NBCUniversal is holding its second symposium on social TV in seven months tomorrow. Is that really necessary?
Well, considering the first event was about 30 million iPads, 50 million GetGlue check-ins and at least 9 zillion TV-related tweets ago, maybe so. After all, social TV was barely understood the last time NBCU held such a gathering.
Now, it’s a topic at every major media industry event, and something most networks try to employ a strategy around.
“It’s hard to watch TV without seeing a hashtag,” said Peter Naylor, NBCU’s evp of digital media sales. “We’ve had these monster social TV events recently, like the Grammys, the Super Bowl, etc. So last year was all about social TV 101. This year it’s a 201 class. We’re really focused on advertisers.”
On that note, Naylor and his team tasked panelists appearing at the event to focus on new case studies—specifically on how brands can benefit from and be integrated into social TV. Among the media executives on the docket are Kay Madati, head of entertainment strategy at Facebook; Joel Lunenfeld, vp of global brand strategy at Twitter; and of course Bravo’s ubiquitous programming exec and Housewives host Andy Cohen.

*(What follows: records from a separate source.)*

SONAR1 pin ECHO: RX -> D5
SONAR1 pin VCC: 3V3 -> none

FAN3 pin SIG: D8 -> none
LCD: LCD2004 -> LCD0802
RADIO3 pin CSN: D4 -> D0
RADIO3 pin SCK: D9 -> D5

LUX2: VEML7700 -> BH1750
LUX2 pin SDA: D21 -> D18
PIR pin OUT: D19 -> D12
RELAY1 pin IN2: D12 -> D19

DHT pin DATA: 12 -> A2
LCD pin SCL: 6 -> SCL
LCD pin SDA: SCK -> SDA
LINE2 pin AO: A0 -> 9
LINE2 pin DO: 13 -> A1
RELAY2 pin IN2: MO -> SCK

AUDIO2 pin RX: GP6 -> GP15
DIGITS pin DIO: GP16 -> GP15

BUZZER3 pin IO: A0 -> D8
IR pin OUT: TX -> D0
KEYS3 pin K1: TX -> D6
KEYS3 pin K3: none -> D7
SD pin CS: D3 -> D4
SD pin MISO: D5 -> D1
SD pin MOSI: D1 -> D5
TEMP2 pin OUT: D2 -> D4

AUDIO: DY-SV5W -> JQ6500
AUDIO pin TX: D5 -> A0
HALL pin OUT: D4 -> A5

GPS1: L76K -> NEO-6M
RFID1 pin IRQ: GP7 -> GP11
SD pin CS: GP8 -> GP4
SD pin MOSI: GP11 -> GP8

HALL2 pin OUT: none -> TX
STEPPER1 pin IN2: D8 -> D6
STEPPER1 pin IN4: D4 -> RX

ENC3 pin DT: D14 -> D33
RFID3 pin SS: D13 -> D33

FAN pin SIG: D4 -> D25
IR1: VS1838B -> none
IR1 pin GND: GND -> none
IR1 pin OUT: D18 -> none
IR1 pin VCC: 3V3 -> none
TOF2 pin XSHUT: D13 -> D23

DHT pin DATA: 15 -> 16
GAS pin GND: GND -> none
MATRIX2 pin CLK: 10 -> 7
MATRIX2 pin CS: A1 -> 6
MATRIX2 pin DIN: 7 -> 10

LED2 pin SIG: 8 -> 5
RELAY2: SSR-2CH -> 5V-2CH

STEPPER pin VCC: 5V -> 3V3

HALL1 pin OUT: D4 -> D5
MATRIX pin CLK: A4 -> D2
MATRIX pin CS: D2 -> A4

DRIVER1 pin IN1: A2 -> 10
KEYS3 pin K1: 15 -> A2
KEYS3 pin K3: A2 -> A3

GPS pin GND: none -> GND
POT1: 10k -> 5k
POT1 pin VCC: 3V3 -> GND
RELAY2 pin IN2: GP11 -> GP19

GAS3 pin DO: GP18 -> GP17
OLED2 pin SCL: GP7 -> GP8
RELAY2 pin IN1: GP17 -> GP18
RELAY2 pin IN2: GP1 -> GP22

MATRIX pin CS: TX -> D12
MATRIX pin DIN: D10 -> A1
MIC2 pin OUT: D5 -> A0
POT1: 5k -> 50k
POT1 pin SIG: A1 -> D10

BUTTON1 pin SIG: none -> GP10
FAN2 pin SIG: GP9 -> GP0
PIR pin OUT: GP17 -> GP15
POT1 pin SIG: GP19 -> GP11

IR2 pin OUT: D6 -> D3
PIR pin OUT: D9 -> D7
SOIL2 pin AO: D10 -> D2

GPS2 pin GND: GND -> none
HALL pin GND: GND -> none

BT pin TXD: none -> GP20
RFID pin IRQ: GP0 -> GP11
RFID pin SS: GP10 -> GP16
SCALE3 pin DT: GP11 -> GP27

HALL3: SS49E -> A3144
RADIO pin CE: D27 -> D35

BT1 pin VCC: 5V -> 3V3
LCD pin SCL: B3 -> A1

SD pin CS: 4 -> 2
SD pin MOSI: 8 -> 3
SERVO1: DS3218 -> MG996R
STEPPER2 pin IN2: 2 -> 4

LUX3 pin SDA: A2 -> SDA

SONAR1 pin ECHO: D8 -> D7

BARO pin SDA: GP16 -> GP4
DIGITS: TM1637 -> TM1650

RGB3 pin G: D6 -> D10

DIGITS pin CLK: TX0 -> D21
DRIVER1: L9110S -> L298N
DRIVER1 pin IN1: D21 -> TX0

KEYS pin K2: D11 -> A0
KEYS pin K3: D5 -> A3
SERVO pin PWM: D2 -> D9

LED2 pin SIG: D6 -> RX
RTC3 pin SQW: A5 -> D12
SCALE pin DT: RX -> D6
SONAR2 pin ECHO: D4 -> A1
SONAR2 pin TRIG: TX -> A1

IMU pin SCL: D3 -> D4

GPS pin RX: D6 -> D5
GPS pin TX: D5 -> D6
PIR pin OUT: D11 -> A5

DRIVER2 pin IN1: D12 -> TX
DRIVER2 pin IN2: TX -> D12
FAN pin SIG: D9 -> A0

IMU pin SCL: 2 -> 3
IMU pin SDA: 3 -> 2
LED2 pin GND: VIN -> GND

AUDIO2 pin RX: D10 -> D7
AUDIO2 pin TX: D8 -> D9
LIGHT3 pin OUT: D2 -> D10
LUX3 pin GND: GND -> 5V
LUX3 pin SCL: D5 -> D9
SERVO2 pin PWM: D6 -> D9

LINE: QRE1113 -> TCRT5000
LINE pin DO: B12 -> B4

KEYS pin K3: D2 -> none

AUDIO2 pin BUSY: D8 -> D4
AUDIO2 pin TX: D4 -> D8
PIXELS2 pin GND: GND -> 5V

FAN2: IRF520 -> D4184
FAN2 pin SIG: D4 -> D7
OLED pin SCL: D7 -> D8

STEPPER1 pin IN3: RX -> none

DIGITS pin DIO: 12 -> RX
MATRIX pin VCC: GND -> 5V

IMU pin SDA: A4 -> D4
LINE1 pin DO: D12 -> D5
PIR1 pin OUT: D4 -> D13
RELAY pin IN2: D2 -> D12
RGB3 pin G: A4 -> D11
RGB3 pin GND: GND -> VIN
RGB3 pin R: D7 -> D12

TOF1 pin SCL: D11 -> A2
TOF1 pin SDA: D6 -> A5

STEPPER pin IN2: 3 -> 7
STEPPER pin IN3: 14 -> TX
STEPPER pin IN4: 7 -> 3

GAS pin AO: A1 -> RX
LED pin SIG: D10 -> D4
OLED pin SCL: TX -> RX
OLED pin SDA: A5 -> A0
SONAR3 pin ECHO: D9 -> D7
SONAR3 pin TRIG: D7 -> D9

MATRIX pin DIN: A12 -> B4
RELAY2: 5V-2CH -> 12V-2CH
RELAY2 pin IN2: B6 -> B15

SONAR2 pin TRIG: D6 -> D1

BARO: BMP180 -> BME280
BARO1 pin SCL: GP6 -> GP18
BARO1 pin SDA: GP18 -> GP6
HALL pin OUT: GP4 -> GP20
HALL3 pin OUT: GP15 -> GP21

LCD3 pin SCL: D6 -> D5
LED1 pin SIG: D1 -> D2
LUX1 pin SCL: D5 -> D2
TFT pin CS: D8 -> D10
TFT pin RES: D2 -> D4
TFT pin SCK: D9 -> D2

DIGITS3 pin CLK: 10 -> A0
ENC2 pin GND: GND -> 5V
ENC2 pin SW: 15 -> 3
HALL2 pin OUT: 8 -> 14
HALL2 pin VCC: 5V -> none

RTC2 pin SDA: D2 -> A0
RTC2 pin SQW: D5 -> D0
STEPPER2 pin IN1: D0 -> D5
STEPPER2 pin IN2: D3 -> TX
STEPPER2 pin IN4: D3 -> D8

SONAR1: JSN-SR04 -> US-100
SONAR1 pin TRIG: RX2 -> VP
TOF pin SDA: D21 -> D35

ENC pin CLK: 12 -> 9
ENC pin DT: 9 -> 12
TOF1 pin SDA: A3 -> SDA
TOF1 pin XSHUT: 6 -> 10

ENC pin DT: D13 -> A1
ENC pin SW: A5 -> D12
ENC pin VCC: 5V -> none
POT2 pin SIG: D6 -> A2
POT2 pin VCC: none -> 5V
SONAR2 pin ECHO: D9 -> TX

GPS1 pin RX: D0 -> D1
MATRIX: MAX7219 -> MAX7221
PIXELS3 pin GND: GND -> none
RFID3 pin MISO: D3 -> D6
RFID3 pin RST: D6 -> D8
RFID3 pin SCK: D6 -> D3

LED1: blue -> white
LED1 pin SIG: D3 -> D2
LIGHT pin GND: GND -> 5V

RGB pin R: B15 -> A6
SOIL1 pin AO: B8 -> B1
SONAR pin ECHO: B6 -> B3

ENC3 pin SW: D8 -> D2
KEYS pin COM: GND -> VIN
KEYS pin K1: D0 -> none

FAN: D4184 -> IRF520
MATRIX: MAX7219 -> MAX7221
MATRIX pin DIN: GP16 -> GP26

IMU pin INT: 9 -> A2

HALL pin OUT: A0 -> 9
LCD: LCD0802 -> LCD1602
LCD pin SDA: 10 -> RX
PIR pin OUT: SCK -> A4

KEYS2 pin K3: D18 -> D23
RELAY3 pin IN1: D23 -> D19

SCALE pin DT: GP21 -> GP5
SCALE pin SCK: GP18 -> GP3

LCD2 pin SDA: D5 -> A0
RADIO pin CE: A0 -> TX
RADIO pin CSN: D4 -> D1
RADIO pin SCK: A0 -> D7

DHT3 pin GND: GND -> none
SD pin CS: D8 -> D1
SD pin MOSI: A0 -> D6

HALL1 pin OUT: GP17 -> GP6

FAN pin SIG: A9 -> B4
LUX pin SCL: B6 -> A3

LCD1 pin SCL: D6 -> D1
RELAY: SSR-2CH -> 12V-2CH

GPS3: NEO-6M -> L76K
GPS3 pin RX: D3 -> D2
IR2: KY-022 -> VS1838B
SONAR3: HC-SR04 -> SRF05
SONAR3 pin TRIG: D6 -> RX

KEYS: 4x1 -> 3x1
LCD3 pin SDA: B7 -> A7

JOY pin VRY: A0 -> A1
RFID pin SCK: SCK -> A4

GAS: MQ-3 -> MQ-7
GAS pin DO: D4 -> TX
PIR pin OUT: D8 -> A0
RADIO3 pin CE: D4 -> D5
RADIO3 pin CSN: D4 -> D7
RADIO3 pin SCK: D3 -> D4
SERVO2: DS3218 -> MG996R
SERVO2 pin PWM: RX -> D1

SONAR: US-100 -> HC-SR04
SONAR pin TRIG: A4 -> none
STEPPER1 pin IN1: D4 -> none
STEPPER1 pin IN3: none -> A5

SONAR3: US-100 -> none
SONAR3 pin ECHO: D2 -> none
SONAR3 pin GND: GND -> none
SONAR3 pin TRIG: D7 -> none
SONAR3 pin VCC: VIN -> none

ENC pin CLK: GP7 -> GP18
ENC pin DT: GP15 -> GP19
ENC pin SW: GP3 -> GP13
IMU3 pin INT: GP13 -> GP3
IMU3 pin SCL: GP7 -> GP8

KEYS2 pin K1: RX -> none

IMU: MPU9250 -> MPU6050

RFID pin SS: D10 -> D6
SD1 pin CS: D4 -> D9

NBCU’s event will kick off with a keynote interview with Mike Proulx, svp/director of social media at Hill Holliday, and his colleague Stacey Shepatin, svp/director of national broadcast, who co-authored the new book Social TV: How Marketers Can Reach and Engage Audiences by Connecting Television to the Web, Social Media, and Mobile.
A slew of NBCU network officials will also be on hand, including social TV aficionados from SyFy, USA and NBC Sports, as well as researchers from comScore, Trendrr and Bluefin Labs.
“This is specially designed content for advertisers,” said Naylor, noting that much of the audience will consist of clients looking for actionable info. “Social TV fans are the most engaged viewers. The real question is how to target them in a meaningful way. Our goal is to have a serious discussion about things like ROI and KPI.”
And hopefully, some serious discussions about new social TV ad programs, as Naylor expects some real business to come out of the symposium. Beyond that, the goal is for NBCU to build out a leadership stake in this arena—another legitimate reason to host a second symposium so quickly. “We expect to create demand. But this will not be an upfront pitch,” Naylor said.